WORK TASK: Please give the listing again in full, leaving out its images.

DATASET EXTRACT:
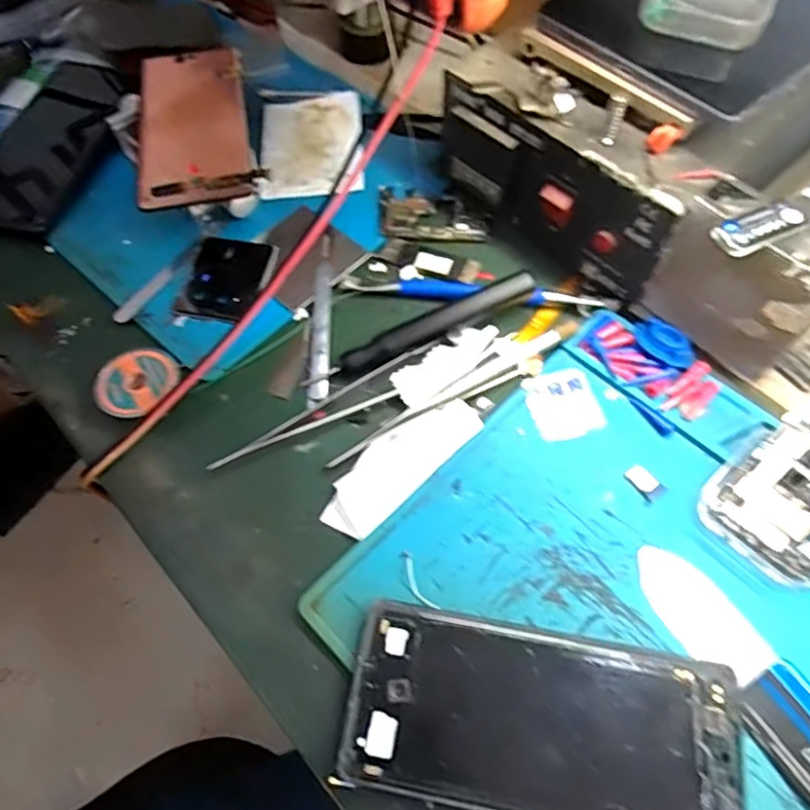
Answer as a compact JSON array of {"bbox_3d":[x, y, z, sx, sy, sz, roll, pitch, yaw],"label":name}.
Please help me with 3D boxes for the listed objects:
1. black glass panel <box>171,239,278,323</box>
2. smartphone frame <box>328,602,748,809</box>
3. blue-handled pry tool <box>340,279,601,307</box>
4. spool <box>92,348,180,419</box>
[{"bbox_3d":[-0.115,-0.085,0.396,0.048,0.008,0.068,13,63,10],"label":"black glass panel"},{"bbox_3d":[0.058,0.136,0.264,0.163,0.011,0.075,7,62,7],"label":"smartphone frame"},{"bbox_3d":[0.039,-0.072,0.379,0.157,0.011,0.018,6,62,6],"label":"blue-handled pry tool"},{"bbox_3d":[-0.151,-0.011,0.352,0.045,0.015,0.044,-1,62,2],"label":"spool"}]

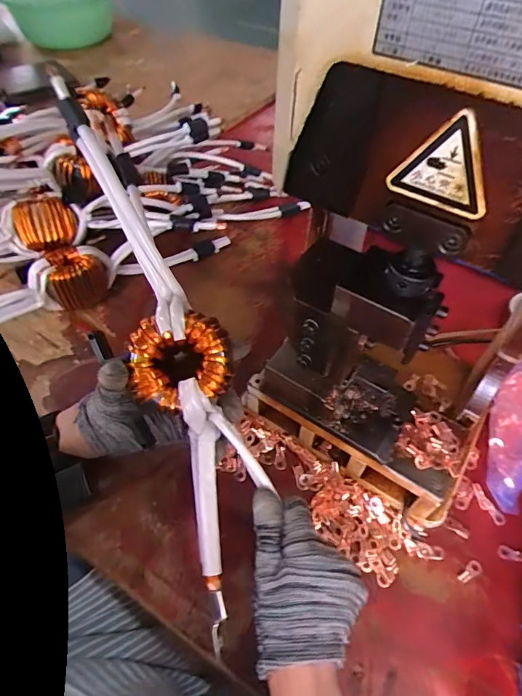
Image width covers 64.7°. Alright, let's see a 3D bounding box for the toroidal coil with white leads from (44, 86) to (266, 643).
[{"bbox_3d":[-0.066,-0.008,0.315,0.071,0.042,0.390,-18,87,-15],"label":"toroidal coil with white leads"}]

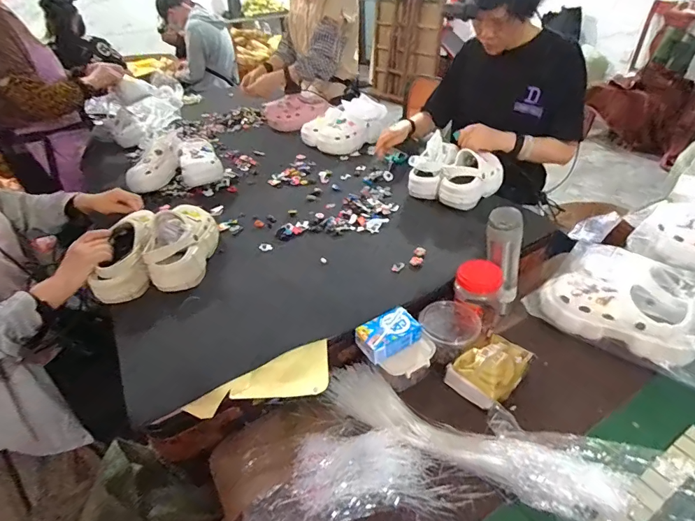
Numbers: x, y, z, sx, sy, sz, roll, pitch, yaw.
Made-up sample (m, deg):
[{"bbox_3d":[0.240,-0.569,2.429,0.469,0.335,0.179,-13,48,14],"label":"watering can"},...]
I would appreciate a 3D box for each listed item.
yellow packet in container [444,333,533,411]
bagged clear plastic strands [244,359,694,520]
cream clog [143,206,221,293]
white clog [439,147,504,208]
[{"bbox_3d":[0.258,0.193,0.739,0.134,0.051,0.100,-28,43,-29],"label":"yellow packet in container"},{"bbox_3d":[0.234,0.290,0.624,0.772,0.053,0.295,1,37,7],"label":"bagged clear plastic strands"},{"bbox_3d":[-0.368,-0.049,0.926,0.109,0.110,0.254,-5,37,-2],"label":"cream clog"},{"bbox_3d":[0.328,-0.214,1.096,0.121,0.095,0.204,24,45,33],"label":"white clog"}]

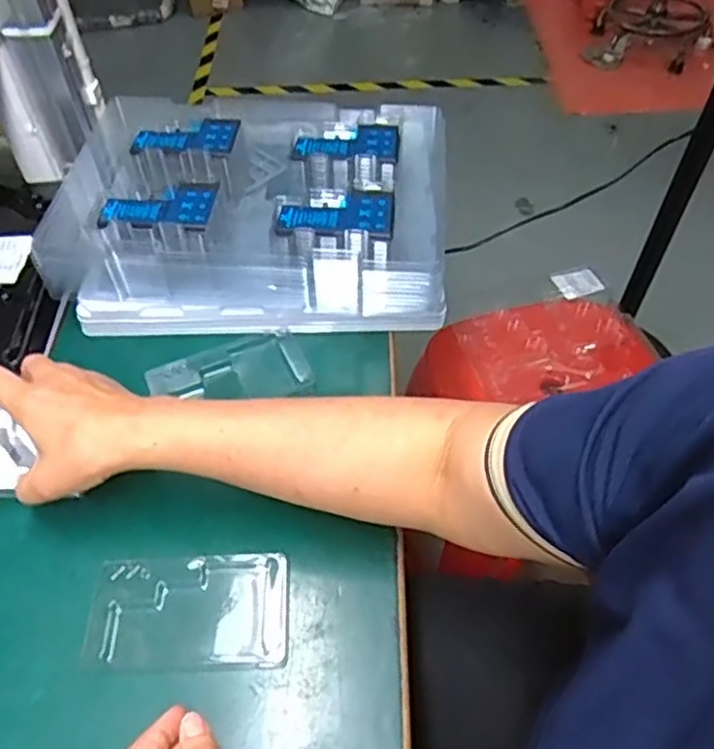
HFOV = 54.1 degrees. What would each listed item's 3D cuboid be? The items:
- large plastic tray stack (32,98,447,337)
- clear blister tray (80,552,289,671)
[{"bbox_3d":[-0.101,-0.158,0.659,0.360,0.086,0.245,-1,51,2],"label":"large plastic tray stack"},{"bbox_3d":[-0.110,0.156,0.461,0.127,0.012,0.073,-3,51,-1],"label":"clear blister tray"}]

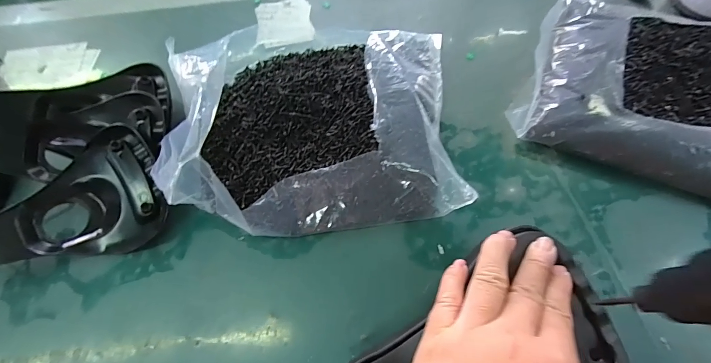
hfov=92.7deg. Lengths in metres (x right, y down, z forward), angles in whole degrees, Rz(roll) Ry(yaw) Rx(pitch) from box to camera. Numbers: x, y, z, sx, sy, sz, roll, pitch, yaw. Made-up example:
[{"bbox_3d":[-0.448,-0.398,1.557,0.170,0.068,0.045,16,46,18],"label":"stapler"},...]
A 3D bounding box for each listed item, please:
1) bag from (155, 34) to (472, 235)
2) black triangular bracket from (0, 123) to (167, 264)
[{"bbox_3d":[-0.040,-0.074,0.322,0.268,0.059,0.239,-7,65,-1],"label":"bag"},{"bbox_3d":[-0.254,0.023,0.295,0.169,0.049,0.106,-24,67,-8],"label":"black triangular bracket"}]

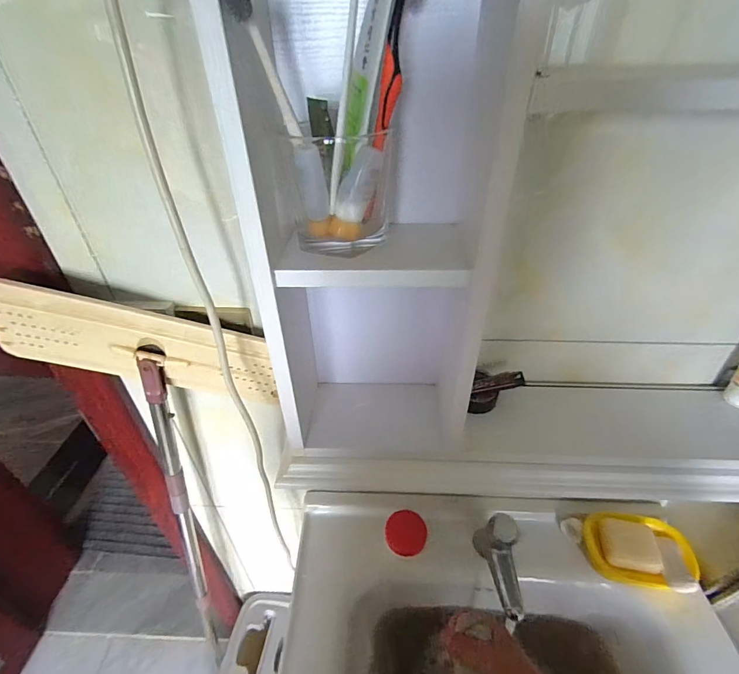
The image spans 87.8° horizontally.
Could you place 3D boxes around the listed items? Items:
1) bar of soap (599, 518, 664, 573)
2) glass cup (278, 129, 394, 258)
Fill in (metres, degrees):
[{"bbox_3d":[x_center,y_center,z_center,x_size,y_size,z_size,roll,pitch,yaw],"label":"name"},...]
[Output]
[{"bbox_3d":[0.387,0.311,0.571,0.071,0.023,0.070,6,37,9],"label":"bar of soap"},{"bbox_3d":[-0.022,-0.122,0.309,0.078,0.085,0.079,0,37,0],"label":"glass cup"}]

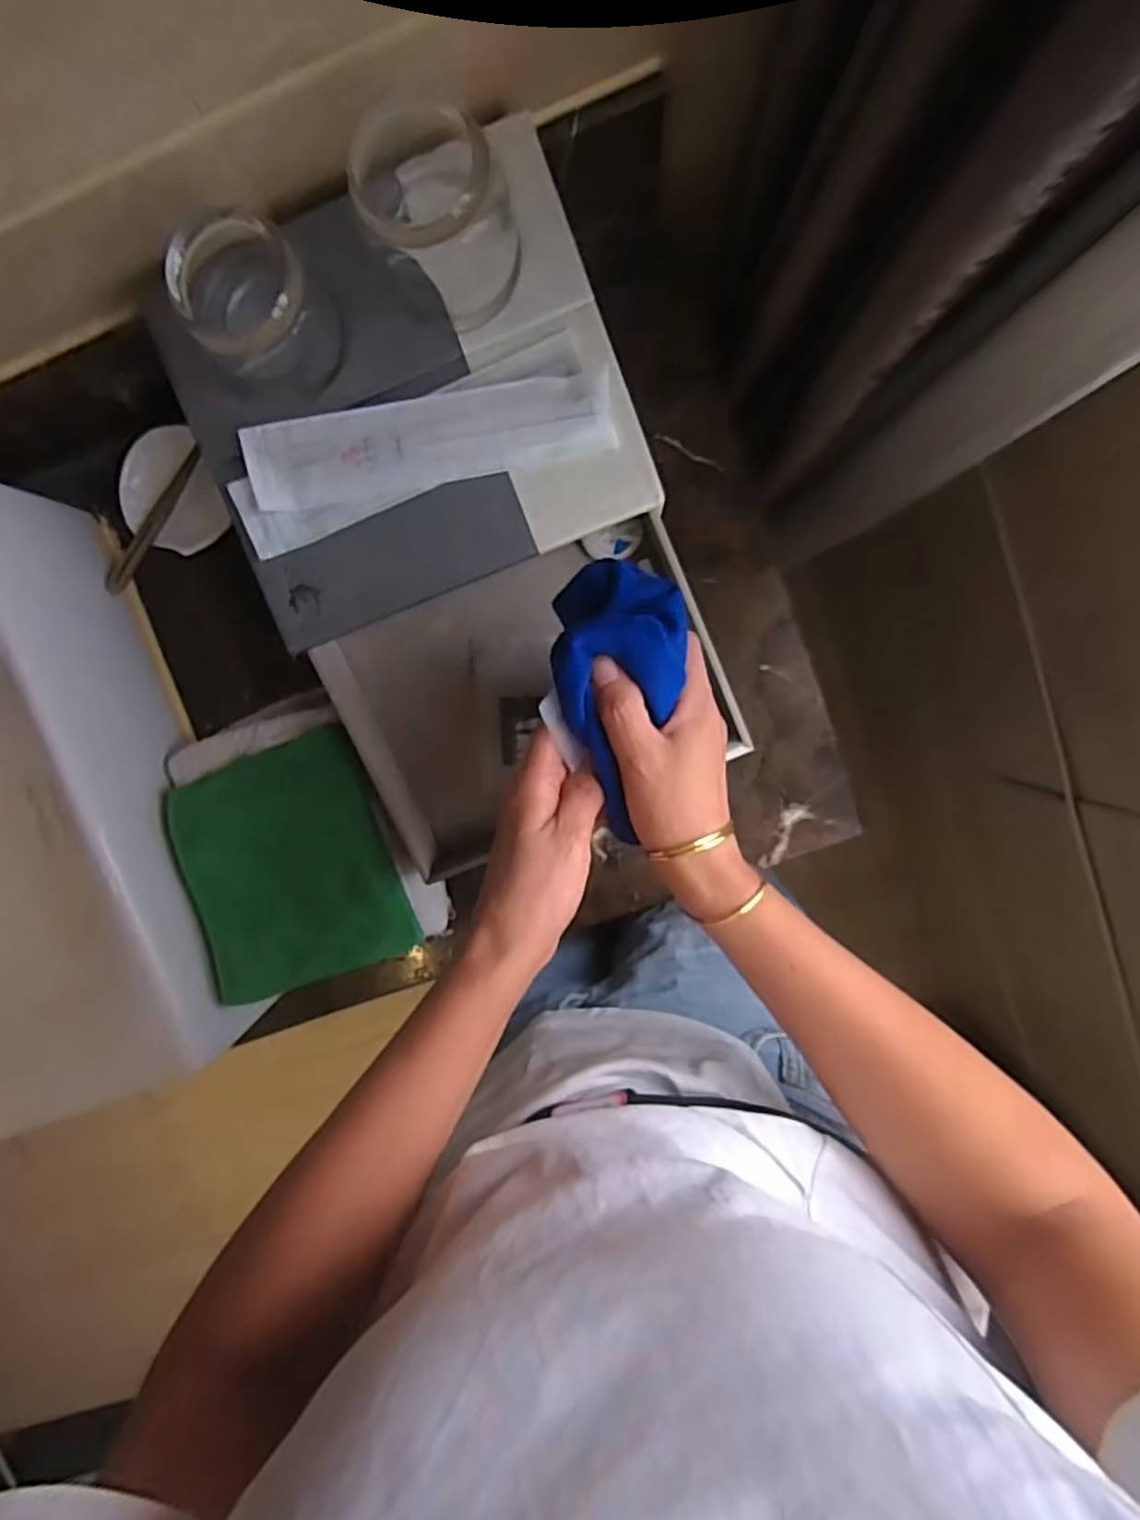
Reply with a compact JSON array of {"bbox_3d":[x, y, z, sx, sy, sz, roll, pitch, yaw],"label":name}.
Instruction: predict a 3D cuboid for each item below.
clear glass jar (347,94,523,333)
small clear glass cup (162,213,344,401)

RESULT:
Answer as a compact JSON array of {"bbox_3d":[x, y, z, sx, sy, sz, roll, pitch, yaw],"label":name}.
Please help me with 3D boxes for the listed objects:
1. black glass panel <box>171,239,278,323</box>
2. smartphone frame <box>328,602,748,809</box>
3. blue-handled pry tool <box>340,279,601,307</box>
4. spool <box>92,348,180,419</box>
[{"bbox_3d":[-0.115,-0.085,0.396,0.048,0.008,0.068,13,63,10],"label":"black glass panel"},{"bbox_3d":[0.058,0.136,0.264,0.163,0.011,0.075,7,62,7],"label":"smartphone frame"},{"bbox_3d":[0.039,-0.072,0.379,0.157,0.011,0.018,6,62,6],"label":"blue-handled pry tool"},{"bbox_3d":[-0.151,-0.011,0.352,0.045,0.015,0.044,-1,62,2],"label":"spool"}]

Image width covers 64.7°. Alright, let's see a 3D bounding box for the toroidal coil with white leads from (44, 86) to (266, 643).
[{"bbox_3d":[-0.066,-0.008,0.315,0.071,0.042,0.390,-18,87,-15],"label":"toroidal coil with white leads"}]

Numbers: x, y, z, sx, sy, sz, roll, pitch, yaw.
Made-up sample (m, deg):
[{"bbox_3d":[0.240,-0.569,2.429,0.469,0.335,0.179,-13,48,14],"label":"watering can"},...]
I would appreciate a 3D box for each listed item.
yellow packet in container [444,333,533,411]
bagged clear plastic strands [244,359,694,520]
cream clog [143,206,221,293]
white clog [439,147,504,208]
[{"bbox_3d":[0.258,0.193,0.739,0.134,0.051,0.100,-28,43,-29],"label":"yellow packet in container"},{"bbox_3d":[0.234,0.290,0.624,0.772,0.053,0.295,1,37,7],"label":"bagged clear plastic strands"},{"bbox_3d":[-0.368,-0.049,0.926,0.109,0.110,0.254,-5,37,-2],"label":"cream clog"},{"bbox_3d":[0.328,-0.214,1.096,0.121,0.095,0.204,24,45,33],"label":"white clog"}]

HFOV = 54.1 degrees. What would each listed item's 3D cuboid be? The items:
- large plastic tray stack (32,98,447,337)
- clear blister tray (80,552,289,671)
[{"bbox_3d":[-0.101,-0.158,0.659,0.360,0.086,0.245,-1,51,2],"label":"large plastic tray stack"},{"bbox_3d":[-0.110,0.156,0.461,0.127,0.012,0.073,-3,51,-1],"label":"clear blister tray"}]

hfov=92.7deg. Lengths in metres (x right, y down, z forward), angles in whole degrees, Rz(roll) Ry(yaw) Rx(pitch) from box to camera. Numbers: x, y, z, sx, sy, sz, roll, pitch, yaw. Made-up example:
[{"bbox_3d":[-0.448,-0.398,1.557,0.170,0.068,0.045,16,46,18],"label":"stapler"},...]
A 3D bounding box for each listed item, please:
1) bag from (155, 34) to (472, 235)
2) black triangular bracket from (0, 123) to (167, 264)
[{"bbox_3d":[-0.040,-0.074,0.322,0.268,0.059,0.239,-7,65,-1],"label":"bag"},{"bbox_3d":[-0.254,0.023,0.295,0.169,0.049,0.106,-24,67,-8],"label":"black triangular bracket"}]

The image spans 87.8° horizontally.
Could you place 3D boxes around the listed items? Items:
1) bar of soap (599, 518, 664, 573)
2) glass cup (278, 129, 394, 258)
Fill in (metres, degrees):
[{"bbox_3d":[x_center,y_center,z_center,x_size,y_size,z_size,roll,pitch,yaw],"label":"name"},...]
[Output]
[{"bbox_3d":[0.387,0.311,0.571,0.071,0.023,0.070,6,37,9],"label":"bar of soap"},{"bbox_3d":[-0.022,-0.122,0.309,0.078,0.085,0.079,0,37,0],"label":"glass cup"}]

Reply with a compact JSON array of {"bbox_3d":[x, y, z, sx, sy, sz, roll, pitch, yaw],"label":name}.
Instruction: predict a 3D cuboid for each item below.
clear glass jar (347,94,523,333)
small clear glass cup (162,213,344,401)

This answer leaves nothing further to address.